**DOCUMENT SEGMENT**.
# # # #
Each Boxing Day, during the 2am walk home from our family gathering, we Turners cut through our local park to give the trees a festive hug. We refuse to believe that the resultant warm feeling is solely founded on the consumption of a crate of Spitfire and two bottles of Captain Morgan, and have longed for an explanation that will ensure our tales of yuletide tree-hugging are met with understanding, rather than a frown which threatens a tip-off to Channel 4 and the Turner clan starring in a documentary about strange nighttime proclivities.
So, we are most grateful for German forester Peter Wohlleben’s book about the ‘daily dramas and moving love stories’ that take place in the tree world, as it proves that the wonder and spiritual connection many of us feel towards trees is based on science rather than one too many rum ‘n’ cokes at Christmas.
Yes, all that jazz about how trees grow is fascinating – the complex ways in which trees protect themselves from predators; why and how they know precisely when to shed their leaves; and the surprisingly individual characteristics which promote or jeopardize their growth (some greedily gobbling up all the tree-grub, others being sensibly frugal). But to be blunt you’d have to be a few sandwiches short of a forest picnic not to appreciate how clever nature is at that whole growing palaver, eh?
# # # #
[Human keypoint data]
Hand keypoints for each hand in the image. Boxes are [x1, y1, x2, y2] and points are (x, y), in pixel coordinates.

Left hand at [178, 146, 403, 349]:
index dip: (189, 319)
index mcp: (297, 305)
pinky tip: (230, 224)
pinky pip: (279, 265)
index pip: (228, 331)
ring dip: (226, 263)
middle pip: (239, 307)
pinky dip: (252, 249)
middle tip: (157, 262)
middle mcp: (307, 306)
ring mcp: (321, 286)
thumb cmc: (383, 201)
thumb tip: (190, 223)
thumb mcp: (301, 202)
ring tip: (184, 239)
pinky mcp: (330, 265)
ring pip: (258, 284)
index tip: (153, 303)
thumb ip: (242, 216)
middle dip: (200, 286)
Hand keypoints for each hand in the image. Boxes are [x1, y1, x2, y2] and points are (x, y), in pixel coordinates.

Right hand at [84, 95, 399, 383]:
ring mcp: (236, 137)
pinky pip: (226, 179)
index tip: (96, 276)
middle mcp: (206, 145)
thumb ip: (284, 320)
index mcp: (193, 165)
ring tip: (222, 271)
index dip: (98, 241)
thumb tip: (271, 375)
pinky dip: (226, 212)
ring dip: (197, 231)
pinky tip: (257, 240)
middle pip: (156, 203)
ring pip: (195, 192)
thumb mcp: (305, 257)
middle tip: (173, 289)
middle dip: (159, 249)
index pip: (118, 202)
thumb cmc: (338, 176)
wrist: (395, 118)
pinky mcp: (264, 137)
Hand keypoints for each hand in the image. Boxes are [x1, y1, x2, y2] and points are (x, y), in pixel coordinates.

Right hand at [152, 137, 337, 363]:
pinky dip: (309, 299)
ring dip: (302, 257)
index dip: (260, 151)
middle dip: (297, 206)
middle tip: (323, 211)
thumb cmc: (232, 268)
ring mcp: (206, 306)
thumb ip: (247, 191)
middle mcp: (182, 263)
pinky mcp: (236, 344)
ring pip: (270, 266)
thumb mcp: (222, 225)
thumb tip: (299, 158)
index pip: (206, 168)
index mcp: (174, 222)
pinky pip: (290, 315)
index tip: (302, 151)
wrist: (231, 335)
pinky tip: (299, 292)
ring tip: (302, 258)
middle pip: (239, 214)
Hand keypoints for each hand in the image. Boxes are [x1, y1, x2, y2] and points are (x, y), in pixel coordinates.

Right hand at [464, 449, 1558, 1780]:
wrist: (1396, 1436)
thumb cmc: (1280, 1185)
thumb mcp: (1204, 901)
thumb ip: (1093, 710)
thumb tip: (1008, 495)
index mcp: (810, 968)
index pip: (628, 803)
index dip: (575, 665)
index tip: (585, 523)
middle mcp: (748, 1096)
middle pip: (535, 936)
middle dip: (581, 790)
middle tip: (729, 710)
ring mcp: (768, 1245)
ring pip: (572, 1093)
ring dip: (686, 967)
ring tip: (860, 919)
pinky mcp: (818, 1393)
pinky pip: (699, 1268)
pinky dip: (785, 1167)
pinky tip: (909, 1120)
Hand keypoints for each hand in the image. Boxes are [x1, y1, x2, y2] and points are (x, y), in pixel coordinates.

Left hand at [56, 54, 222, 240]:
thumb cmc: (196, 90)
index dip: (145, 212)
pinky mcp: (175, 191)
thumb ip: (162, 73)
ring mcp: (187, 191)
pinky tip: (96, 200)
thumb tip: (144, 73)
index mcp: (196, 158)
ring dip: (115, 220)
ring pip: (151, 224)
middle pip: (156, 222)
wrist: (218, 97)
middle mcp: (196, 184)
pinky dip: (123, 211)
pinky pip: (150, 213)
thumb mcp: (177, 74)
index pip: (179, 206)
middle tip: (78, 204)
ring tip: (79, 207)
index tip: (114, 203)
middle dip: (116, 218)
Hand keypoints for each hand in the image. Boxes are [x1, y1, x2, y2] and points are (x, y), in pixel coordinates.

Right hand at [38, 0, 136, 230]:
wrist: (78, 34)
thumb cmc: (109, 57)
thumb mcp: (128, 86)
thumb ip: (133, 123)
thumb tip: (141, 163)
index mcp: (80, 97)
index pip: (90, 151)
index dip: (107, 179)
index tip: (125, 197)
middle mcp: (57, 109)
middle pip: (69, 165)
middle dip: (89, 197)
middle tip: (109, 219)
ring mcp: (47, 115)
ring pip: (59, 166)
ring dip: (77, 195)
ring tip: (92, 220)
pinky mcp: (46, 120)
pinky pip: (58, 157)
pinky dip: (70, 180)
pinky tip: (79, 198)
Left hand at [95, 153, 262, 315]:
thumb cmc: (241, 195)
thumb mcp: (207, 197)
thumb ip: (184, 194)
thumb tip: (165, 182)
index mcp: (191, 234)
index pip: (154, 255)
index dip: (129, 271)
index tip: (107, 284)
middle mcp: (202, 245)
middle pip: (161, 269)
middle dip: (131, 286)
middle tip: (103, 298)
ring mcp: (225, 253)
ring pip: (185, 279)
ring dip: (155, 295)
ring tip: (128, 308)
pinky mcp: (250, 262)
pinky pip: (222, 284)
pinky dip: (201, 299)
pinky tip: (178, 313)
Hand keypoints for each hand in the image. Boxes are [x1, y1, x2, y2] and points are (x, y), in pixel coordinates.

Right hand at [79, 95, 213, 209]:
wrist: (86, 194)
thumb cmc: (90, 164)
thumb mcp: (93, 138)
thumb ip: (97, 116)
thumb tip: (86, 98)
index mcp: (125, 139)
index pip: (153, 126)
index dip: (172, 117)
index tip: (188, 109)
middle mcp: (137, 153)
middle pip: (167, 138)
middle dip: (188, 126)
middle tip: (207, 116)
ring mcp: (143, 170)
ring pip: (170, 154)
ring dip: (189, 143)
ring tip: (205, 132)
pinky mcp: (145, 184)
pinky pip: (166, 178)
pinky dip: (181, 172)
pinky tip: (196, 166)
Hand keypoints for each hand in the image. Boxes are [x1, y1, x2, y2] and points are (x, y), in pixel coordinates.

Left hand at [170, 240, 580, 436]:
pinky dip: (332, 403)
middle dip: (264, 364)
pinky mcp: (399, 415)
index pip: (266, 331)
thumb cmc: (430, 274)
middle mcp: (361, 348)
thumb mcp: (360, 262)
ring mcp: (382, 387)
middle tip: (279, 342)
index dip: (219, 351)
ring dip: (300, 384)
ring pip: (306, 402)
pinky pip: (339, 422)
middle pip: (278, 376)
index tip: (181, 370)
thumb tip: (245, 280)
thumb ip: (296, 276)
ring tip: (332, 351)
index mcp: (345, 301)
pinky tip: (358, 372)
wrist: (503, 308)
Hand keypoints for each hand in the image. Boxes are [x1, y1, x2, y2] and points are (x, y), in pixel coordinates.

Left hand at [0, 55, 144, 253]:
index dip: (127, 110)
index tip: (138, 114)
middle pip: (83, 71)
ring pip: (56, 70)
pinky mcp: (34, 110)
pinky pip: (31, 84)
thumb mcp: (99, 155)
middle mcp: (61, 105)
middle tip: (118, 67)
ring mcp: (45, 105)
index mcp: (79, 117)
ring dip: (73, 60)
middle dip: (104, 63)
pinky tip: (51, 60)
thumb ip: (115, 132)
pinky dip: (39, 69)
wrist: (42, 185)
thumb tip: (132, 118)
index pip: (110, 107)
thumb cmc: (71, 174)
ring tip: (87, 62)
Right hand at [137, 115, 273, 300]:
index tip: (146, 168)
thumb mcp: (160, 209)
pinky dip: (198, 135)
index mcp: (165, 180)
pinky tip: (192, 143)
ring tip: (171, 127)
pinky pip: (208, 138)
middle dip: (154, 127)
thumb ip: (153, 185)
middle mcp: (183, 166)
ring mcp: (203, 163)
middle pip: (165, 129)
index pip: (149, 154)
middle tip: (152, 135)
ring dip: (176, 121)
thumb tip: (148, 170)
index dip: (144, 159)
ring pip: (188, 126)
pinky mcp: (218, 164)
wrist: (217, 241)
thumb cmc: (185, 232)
# # # #
**EXERCISES**.
**A.** Reproduce the passage of the tree-hugging review that opens with the words containing "Yes, all that" and closes with "growing palaver, eh?".
**B.** List every alcoholic drink the tree-hugging review mentions.

**TASK-BY-TASK ANSWERS**.
**A.**
Yes, all that jazz about how trees grow is fascinating – the complex ways in which trees protect themselves from predators; why and how they know precisely when to shed their leaves; and the surprisingly individual characteristics which promote or jeopardize their growth (some greedily gobbling up all the tree-grub, others being sensibly frugal). But to be blunt you’d have to be a few sandwiches short of a forest picnic not to appreciate how clever nature is at that whole growing palaver, eh?

**B.**
- Spitfire
- Captain Morgan
- rum ‘n’ cokes